Потом контрастом присоединился еще один: низкий, глубокий, дуэтом они были диалогом небес и земли. Альтаир прищурился. Обладателем второго голоса был высокий длинноволосый человек, похожий на ангела. Боевого ангела с мечом и в огненных доспехах, из тех, что приходят с раскаленных облаков и объявляют об Апокалипсисе…

Альтаир мотнул головой. Всего-то очередной певчий Королевы.

'Они мило смотрятся', фыркнул Альтаир. Не надо семи пядей во лбу сообразить — длинноволосый 'ангел'-блондин — тот самый Теодор, покровитель и любовник Доминика. Вон они как вместе держатся.

'Вы еще поцелуйтесь. Или трахнитесь прямо на виду у всех', подумал Альтаир и устыдился богохульства.

Мелодия нарастала, высокие ноты выхлестывались из глубокого рокота, и Альтаир 'поплыл', точно от наркоты.

Он посмотрел вверх.

'Я вижу Королеву', отметил он, но ужаса и благоговения не откликнулось, только любопытство и веселая злость.

Черная фигура, немногим отличалась от адептов в своих рясах. Жемчужная маска неярко мерцала.

Альтаир был слегка разочарован.

А в 'сладкую парочку' охота запустить чем-нибудь вроде дохлой крысы или гнилого помидора.

'Я в аду, а они песенки поют. Я в аду, а они…'

Мысль ломила череп, стекала по мышцам притоком адреналина. Действовать, сделать что-то. Уничтожить парочку.

Уничтожить…

Альтаир задохнулся, снова затряс скверно вымытыми патлами.

Нетнетнет. Зарвался. Нельзя сбежать из ада. Нельзя… опрокинуть ад вверх дном.

Месса подходила к концу. Певчие потихоньку удалялись из просторного зала, остались только Теодор и Доминик. Потом замолкли и они.

— Иди ко мне, — Королева отдала приказ Доминику. Оба поклонились, а затем Теодор ступил в сторону кельи.
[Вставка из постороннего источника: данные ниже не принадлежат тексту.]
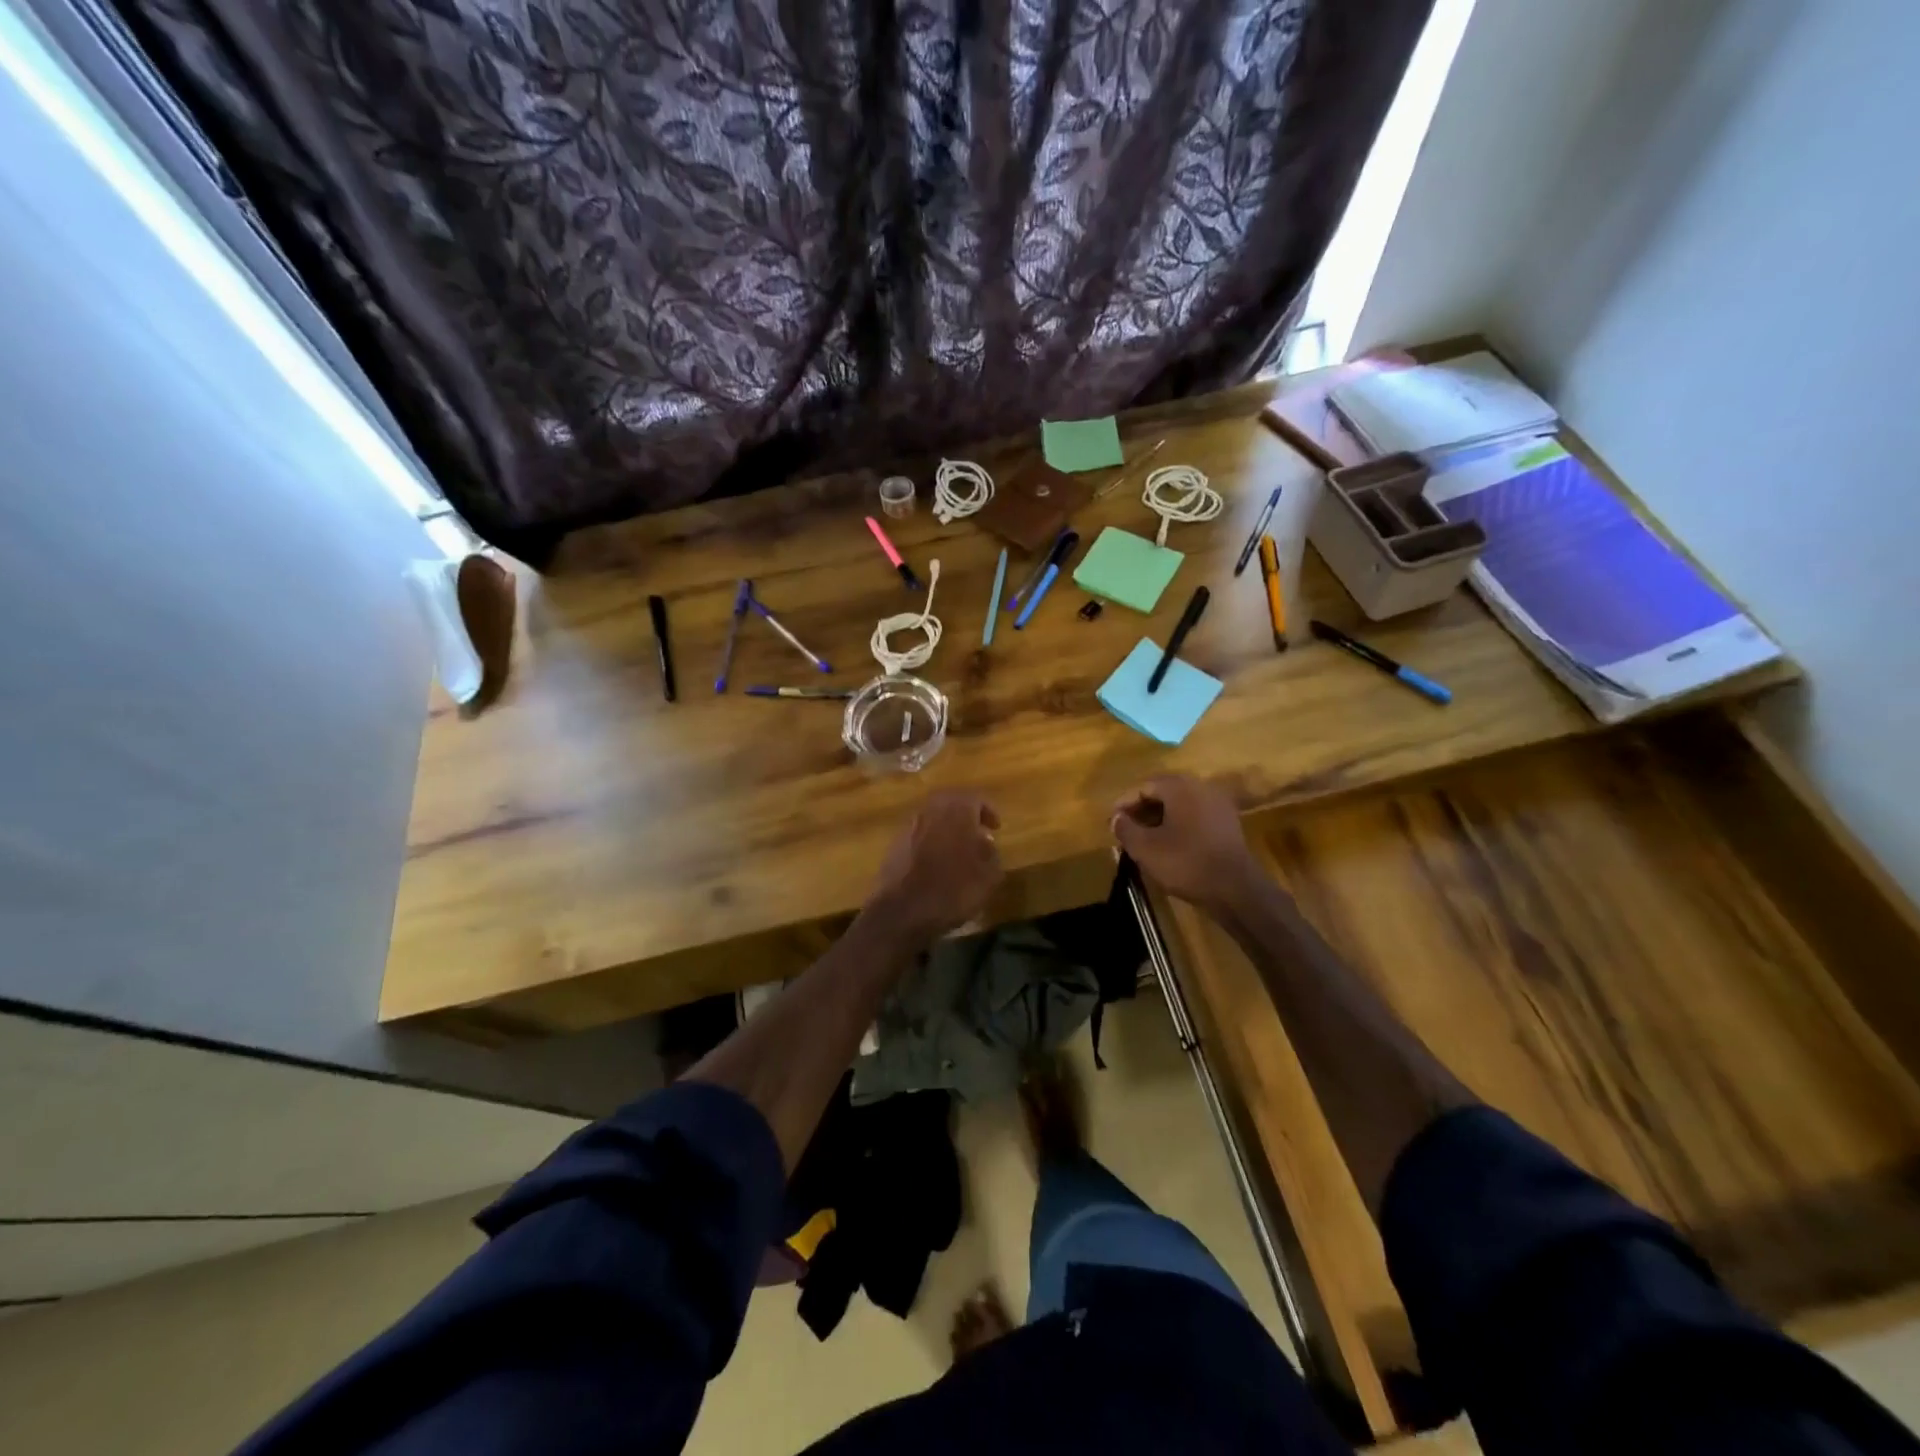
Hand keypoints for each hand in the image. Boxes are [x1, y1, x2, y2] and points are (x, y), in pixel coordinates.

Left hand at [865, 790, 1003, 943]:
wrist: (901, 912)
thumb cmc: (952, 891)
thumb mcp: (988, 877)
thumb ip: (991, 854)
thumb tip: (986, 842)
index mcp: (956, 811)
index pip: (975, 798)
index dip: (988, 811)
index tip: (996, 827)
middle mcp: (931, 811)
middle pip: (950, 802)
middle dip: (965, 814)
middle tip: (977, 831)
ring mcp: (909, 826)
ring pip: (932, 817)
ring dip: (947, 827)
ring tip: (958, 848)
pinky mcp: (894, 844)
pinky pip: (918, 833)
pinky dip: (930, 840)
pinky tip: (937, 860)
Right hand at [1111, 775, 1260, 912]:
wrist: (1235, 888)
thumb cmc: (1185, 862)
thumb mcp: (1145, 848)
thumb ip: (1125, 828)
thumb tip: (1116, 818)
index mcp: (1179, 787)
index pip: (1143, 787)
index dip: (1124, 804)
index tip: (1112, 822)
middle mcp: (1200, 787)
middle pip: (1163, 792)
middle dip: (1142, 809)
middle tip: (1127, 828)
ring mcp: (1218, 804)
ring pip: (1180, 804)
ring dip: (1160, 817)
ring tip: (1145, 838)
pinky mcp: (1228, 822)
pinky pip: (1195, 815)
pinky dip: (1179, 824)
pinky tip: (1170, 844)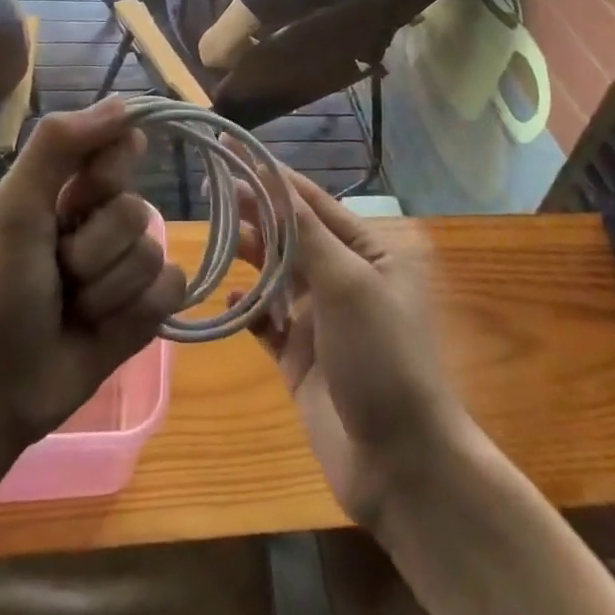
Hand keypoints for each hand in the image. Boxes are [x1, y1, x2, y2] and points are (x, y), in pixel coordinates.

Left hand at [0, 100, 187, 443]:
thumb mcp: (16, 207)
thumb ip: (59, 145)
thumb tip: (124, 102)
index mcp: (71, 190)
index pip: (123, 146)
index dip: (110, 170)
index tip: (81, 193)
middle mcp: (104, 221)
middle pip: (138, 209)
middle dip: (94, 247)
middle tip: (58, 268)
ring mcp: (128, 266)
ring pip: (153, 253)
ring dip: (106, 288)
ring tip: (72, 308)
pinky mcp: (147, 309)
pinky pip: (172, 289)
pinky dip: (137, 311)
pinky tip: (103, 327)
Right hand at [236, 167, 462, 529]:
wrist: (401, 463)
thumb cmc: (382, 357)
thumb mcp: (348, 284)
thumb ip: (306, 234)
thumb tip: (274, 181)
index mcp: (370, 253)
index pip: (313, 203)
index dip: (274, 178)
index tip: (235, 152)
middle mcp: (345, 279)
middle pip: (292, 236)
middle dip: (257, 214)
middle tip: (213, 190)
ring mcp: (321, 321)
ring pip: (277, 276)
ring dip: (251, 257)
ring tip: (218, 236)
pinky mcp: (300, 359)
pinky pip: (266, 324)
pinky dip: (248, 311)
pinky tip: (229, 302)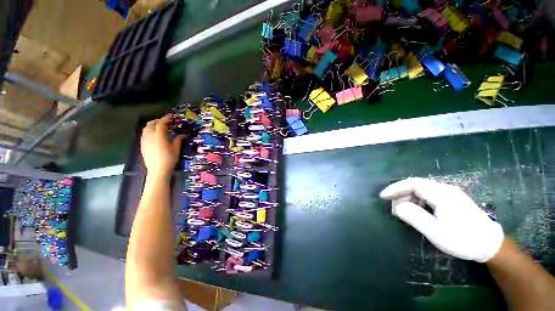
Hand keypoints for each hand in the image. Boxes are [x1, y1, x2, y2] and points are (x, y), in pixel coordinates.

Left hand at [140, 116, 184, 178]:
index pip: (161, 124)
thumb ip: (178, 140)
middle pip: (151, 124)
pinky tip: (153, 134)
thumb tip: (182, 135)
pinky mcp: (142, 145)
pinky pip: (144, 134)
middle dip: (158, 120)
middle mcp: (150, 137)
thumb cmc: (169, 160)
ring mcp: (144, 141)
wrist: (158, 171)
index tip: (171, 116)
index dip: (166, 118)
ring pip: (146, 129)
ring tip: (159, 126)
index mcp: (159, 137)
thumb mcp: (176, 149)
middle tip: (165, 121)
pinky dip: (148, 130)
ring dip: (152, 125)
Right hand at [380, 177, 503, 262]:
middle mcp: (445, 189)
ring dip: (408, 198)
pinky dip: (417, 201)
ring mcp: (449, 194)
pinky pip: (428, 195)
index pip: (412, 184)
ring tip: (403, 212)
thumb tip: (396, 207)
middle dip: (400, 194)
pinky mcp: (451, 200)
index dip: (395, 188)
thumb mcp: (437, 232)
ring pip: (421, 190)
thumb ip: (414, 217)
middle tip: (393, 208)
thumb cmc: (463, 240)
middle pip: (416, 185)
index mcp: (442, 194)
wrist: (491, 246)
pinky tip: (417, 211)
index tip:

'Пора сматываться', - Альтаир рванулся к двери, но опоздал: в келью уже входили. Альтаир судорожно обернулся: скамья, можно спрятаться под нее. Авось, главный певчий не будет искать незваных гостей. Полумрак на стороне Альтаира.

Теодор снял шелковую рясу, сложил ее в выдвижной шкаф. Заметил пустой пакет — Альтаир прикусил губу, ругая себя за оставленную улику, но блондин только покачал головой.